## To do
Could the data below be retyped exactly, without its pictures?

*** Opening of Input ***

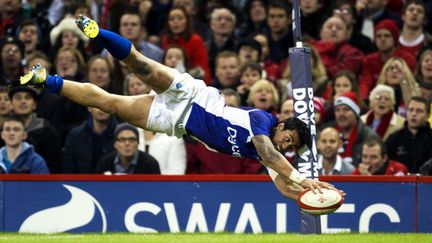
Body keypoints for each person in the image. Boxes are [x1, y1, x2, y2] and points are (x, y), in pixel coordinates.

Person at [19, 15, 335, 200]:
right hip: (192, 97)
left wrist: (313, 197)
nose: (285, 146)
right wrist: (304, 178)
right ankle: (97, 32)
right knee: (139, 65)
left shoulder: (266, 154)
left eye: (289, 147)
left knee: (110, 104)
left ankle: (46, 79)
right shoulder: (262, 123)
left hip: (175, 122)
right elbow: (271, 154)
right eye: (288, 141)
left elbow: (282, 186)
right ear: (281, 127)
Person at [385, 96, 432, 173]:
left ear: (427, 116)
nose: (413, 114)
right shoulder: (394, 139)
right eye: (410, 110)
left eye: (419, 111)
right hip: (399, 183)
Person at [96, 123, 160, 174]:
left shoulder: (150, 164)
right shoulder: (106, 162)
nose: (127, 143)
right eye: (122, 139)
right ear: (115, 144)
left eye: (131, 139)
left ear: (138, 143)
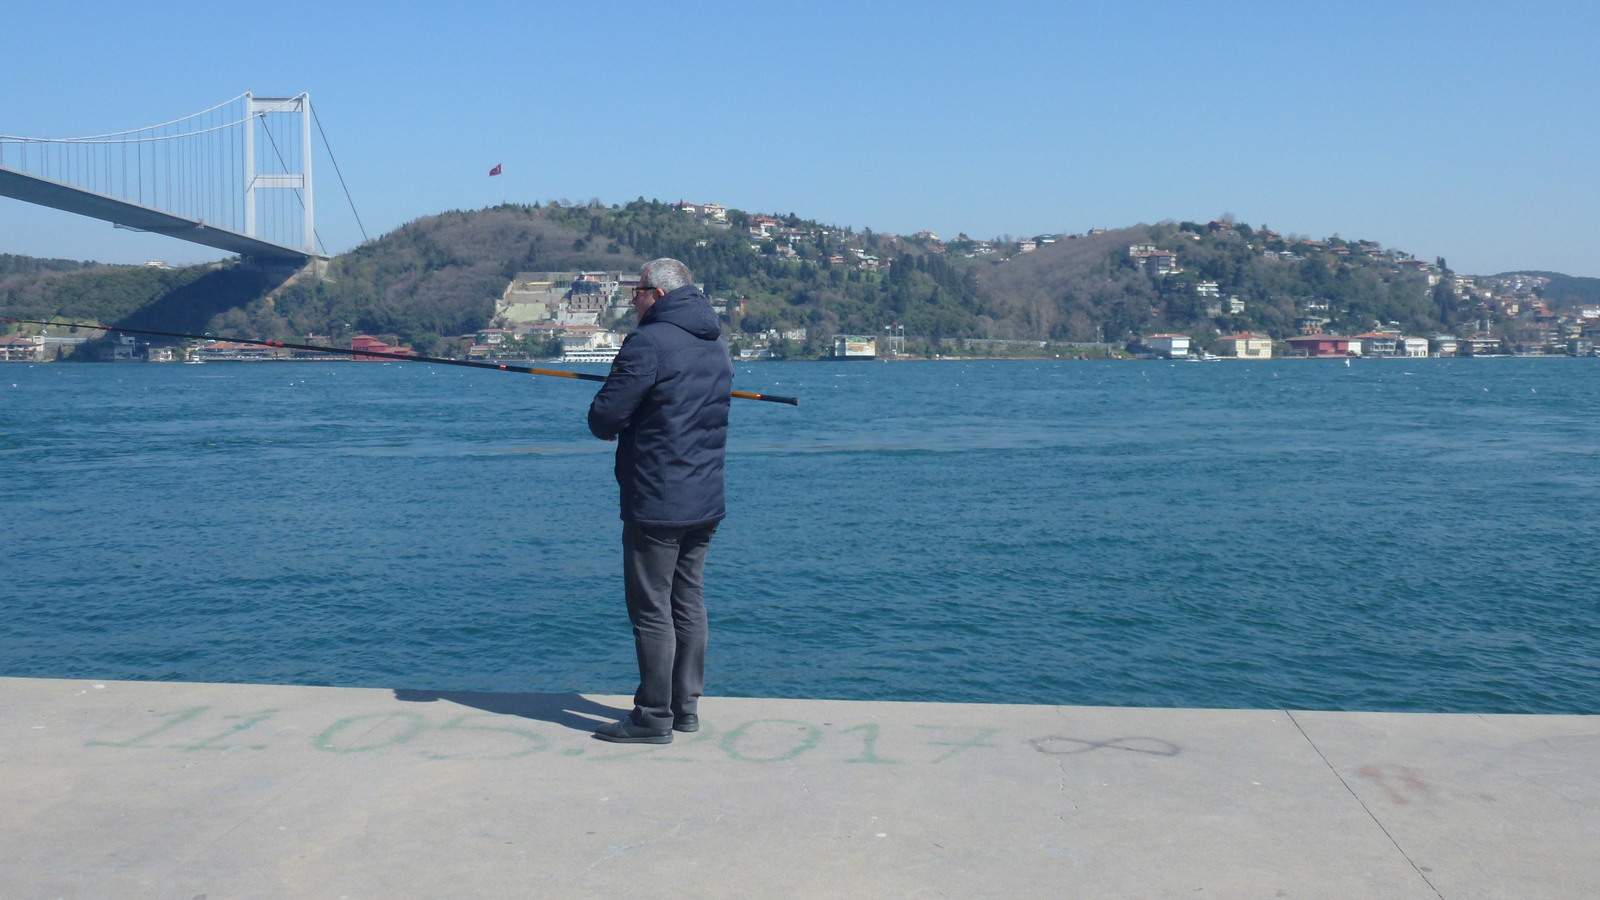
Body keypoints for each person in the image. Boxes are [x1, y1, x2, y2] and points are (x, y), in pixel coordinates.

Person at [587, 258, 733, 743]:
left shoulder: (648, 342)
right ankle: (685, 708)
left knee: (652, 609)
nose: (634, 301)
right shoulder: (716, 343)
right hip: (706, 498)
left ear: (660, 294)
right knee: (688, 601)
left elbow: (604, 418)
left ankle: (652, 717)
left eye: (638, 292)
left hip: (657, 499)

*** Close of Input ***

## Response to the task
Body keypoints for each person in the image. Boxes are [x1, y1, x2, y2] and points are (x, y), in pixel coordinates.

Person at [19, 15, 335, 200]:
right hip: (192, 97)
left wrist: (313, 197)
nose: (285, 146)
right wrist: (304, 178)
right ankle: (97, 32)
right knee: (139, 65)
left shoulder: (266, 154)
left eye: (289, 147)
left knee: (110, 104)
left ankle: (46, 79)
right shoulder: (262, 123)
left hip: (175, 122)
right elbow: (271, 154)
right eye: (288, 141)
left elbow: (282, 186)
right ear: (281, 127)
Person at [385, 96, 432, 173]:
left ear: (427, 116)
nose: (413, 114)
right shoulder: (394, 139)
right eye: (410, 110)
left eye: (419, 111)
right hip: (399, 183)
Person at [96, 123, 160, 174]:
left shoulder: (150, 164)
right shoulder: (106, 162)
nose: (127, 143)
right eye: (122, 139)
right ear: (115, 144)
left eye: (131, 139)
left ear: (138, 143)
Body keypoints for each person in the image. Boxes are [x1, y1, x2, y2] and points are (x, y), in pixel coordinates.

Person at [587, 258, 733, 743]:
left shoulder: (648, 342)
right ankle: (685, 708)
left knee: (652, 609)
nose: (634, 301)
right shoulder: (716, 343)
right hip: (706, 498)
left ear: (660, 294)
right knee: (688, 601)
left elbow: (604, 418)
left ankle: (652, 717)
left eye: (638, 292)
left hip: (657, 499)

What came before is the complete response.